[start]
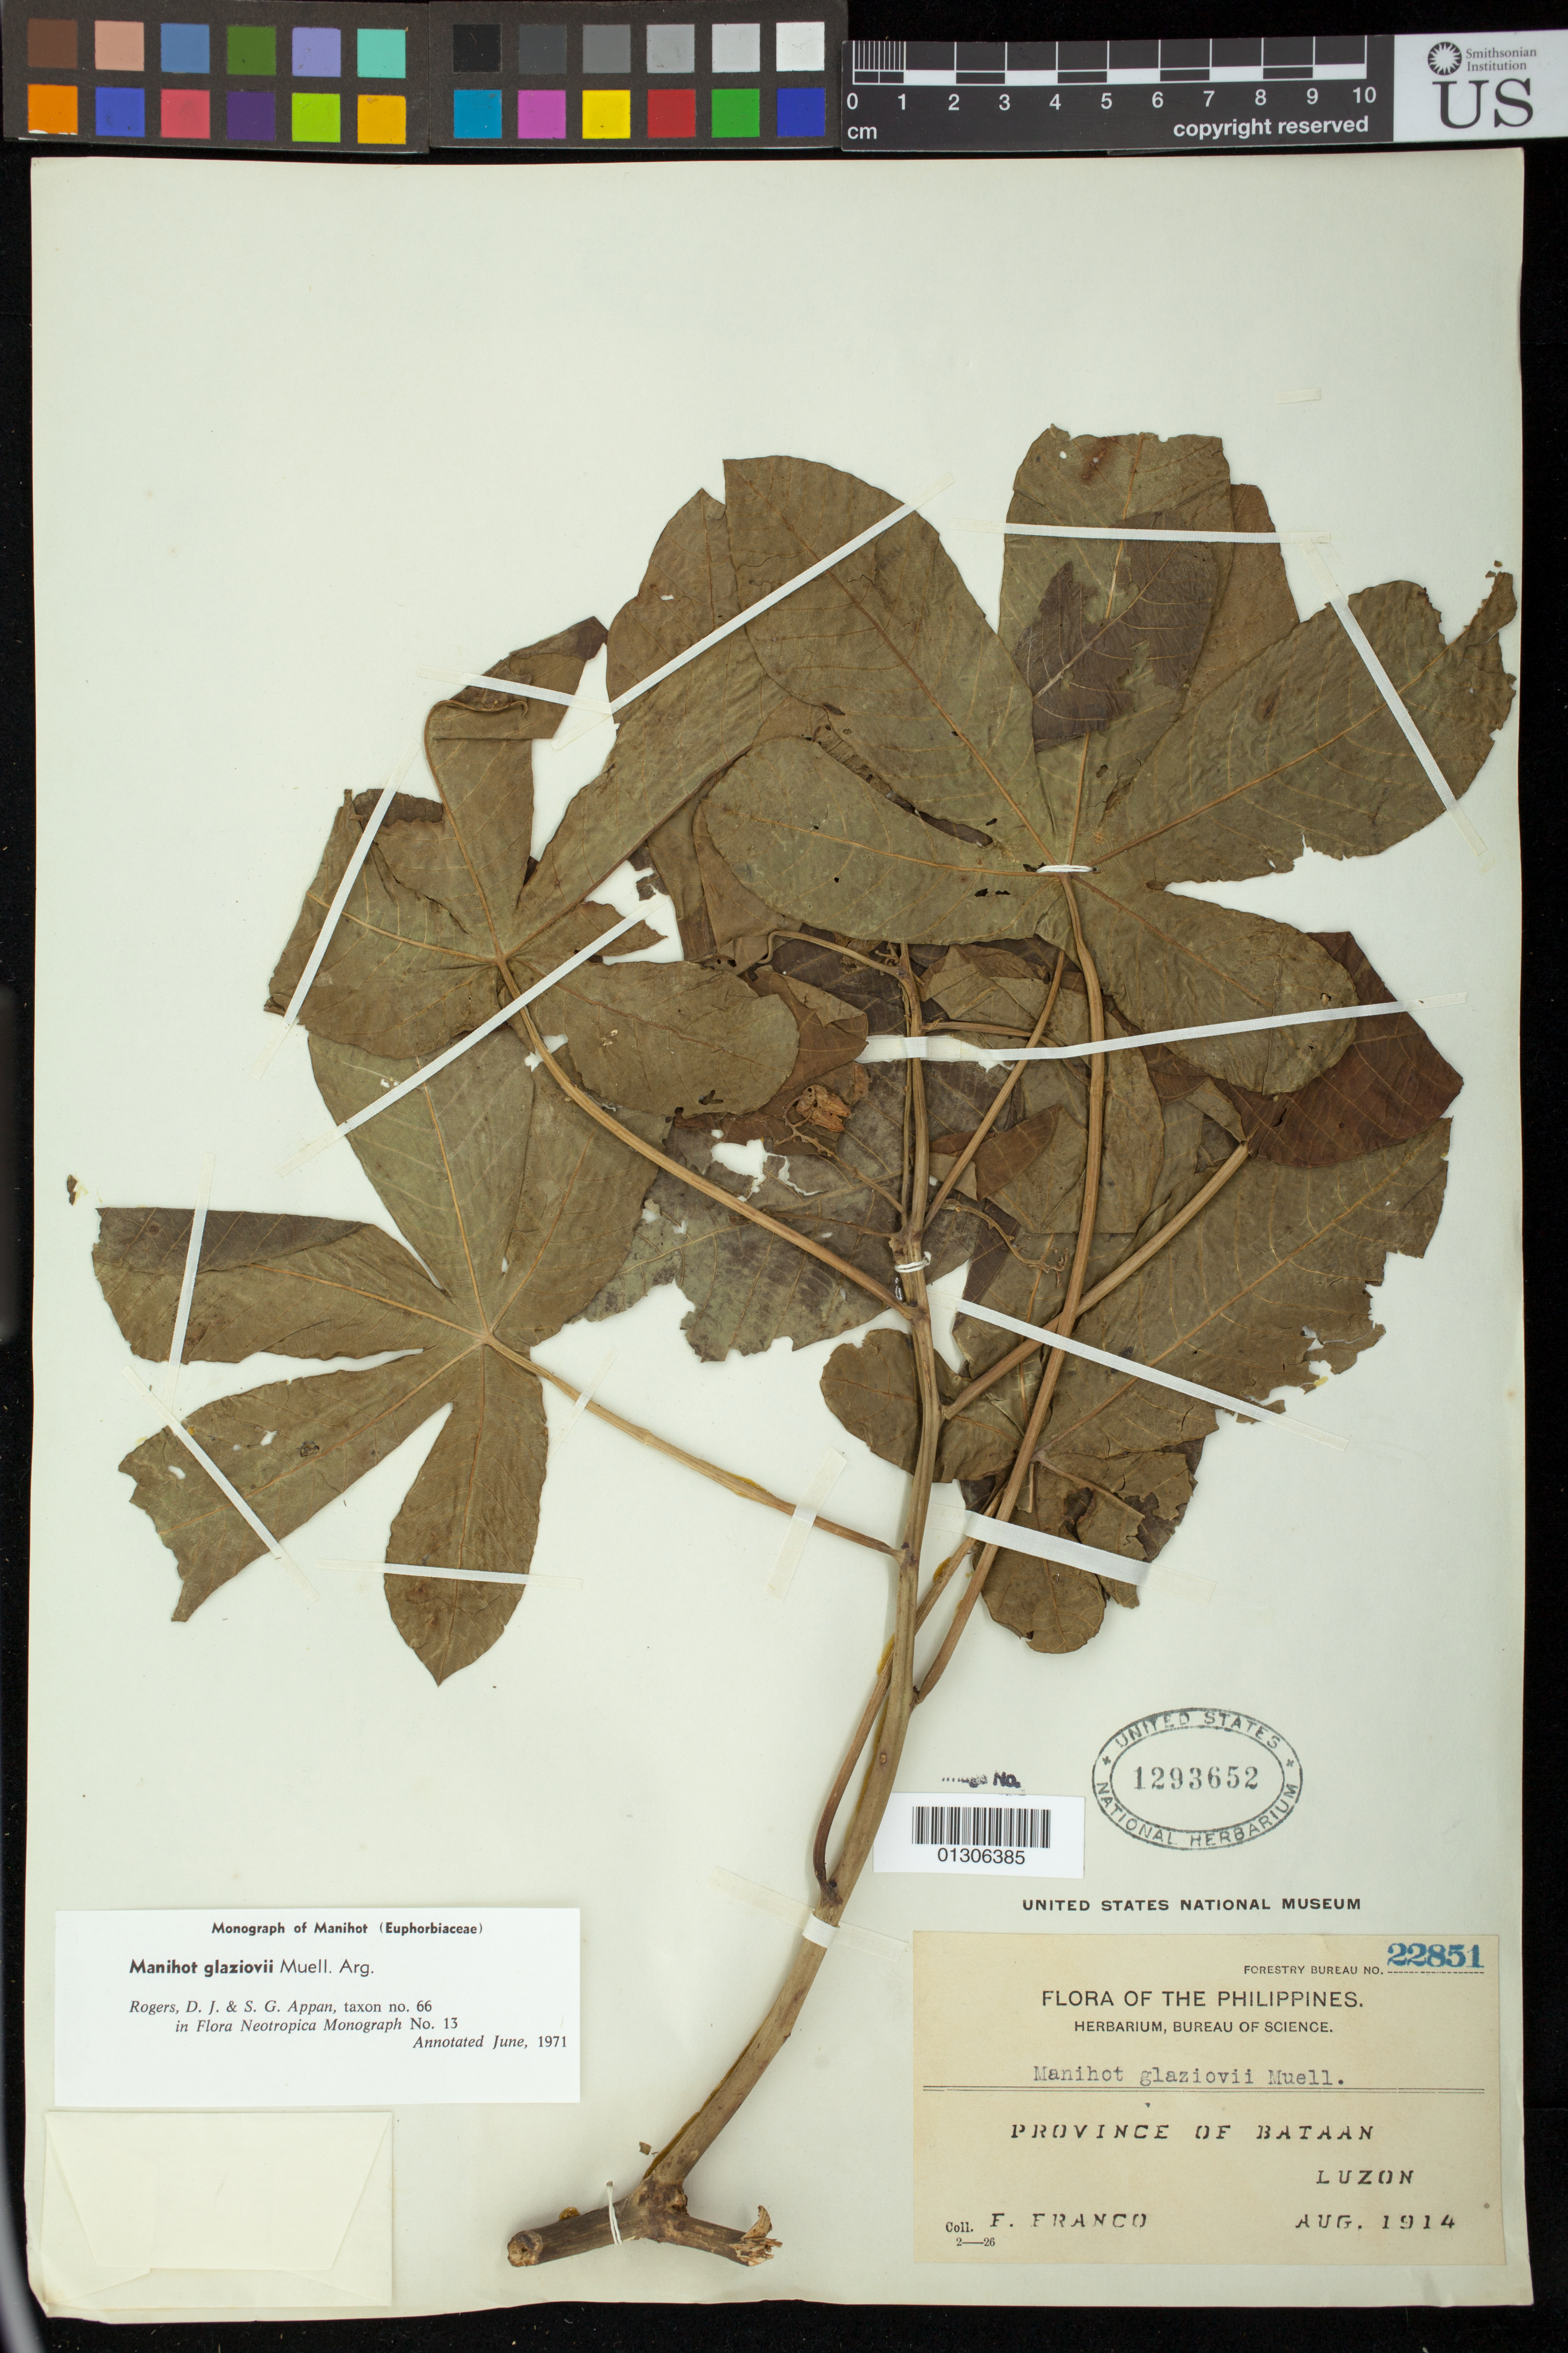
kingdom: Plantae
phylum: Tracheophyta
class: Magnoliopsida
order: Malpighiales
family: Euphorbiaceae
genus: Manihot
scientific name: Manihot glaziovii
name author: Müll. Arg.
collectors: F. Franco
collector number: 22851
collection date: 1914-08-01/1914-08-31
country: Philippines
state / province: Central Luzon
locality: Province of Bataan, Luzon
[end]
Your objective:
Reproduce every line of the material above verbatim, omitting the picture.

Answer to the problem:
kingdom: Plantae
phylum: Tracheophyta
class: Magnoliopsida
order: Malpighiales
family: Euphorbiaceae
genus: Manihot
scientific name: Manihot glaziovii
name author: Müll. Arg.
collectors: F. Franco
collector number: 22851
collection date: 1914-08-01/1914-08-31
country: Philippines
state / province: Central Luzon
locality: Province of Bataan, Luzon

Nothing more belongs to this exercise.